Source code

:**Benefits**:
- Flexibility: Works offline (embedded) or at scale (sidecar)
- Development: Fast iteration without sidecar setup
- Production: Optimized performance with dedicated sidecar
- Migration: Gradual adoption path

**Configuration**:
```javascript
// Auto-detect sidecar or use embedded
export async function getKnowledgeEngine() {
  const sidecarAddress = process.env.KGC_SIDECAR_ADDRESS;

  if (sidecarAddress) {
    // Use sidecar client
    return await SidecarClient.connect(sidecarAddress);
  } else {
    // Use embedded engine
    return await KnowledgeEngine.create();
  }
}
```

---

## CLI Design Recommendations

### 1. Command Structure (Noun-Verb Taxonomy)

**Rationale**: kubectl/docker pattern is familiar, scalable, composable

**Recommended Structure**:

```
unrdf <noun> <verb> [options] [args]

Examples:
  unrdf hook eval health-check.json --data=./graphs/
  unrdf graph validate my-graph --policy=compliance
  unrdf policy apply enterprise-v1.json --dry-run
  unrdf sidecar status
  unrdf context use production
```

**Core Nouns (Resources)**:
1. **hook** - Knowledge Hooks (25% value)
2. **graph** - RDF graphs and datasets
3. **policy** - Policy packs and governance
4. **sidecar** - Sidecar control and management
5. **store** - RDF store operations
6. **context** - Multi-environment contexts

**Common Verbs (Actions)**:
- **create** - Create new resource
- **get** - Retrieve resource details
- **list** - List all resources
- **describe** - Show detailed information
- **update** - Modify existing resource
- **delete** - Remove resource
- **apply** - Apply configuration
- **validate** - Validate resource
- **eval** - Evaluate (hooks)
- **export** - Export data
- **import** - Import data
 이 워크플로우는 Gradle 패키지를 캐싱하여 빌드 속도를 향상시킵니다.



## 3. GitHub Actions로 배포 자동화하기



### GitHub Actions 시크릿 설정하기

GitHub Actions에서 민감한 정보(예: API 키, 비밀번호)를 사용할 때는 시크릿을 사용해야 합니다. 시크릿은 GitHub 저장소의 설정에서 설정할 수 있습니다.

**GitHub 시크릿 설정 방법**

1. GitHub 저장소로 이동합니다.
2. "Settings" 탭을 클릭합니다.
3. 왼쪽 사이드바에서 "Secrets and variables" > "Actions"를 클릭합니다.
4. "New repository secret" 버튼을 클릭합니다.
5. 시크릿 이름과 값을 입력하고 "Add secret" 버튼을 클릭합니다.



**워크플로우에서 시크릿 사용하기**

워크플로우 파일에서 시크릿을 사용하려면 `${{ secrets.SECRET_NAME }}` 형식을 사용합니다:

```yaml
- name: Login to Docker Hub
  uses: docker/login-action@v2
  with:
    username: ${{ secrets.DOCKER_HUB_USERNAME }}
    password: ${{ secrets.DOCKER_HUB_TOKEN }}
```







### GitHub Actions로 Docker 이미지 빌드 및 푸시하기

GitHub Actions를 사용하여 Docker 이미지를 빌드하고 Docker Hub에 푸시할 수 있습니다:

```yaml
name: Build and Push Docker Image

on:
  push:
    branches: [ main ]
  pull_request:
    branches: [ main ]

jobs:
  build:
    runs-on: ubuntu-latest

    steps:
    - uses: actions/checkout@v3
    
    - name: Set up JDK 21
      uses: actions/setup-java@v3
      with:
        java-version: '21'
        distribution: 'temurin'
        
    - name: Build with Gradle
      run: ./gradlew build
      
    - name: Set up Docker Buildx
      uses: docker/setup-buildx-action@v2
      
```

* Work order
Note every line of the records that holds the word "setup", and copy it.

* Solution
- Development: Fast iteration without sidecar setup
      uses: actions/setup-java@v3
      uses: docker/setup-buildx-action@v2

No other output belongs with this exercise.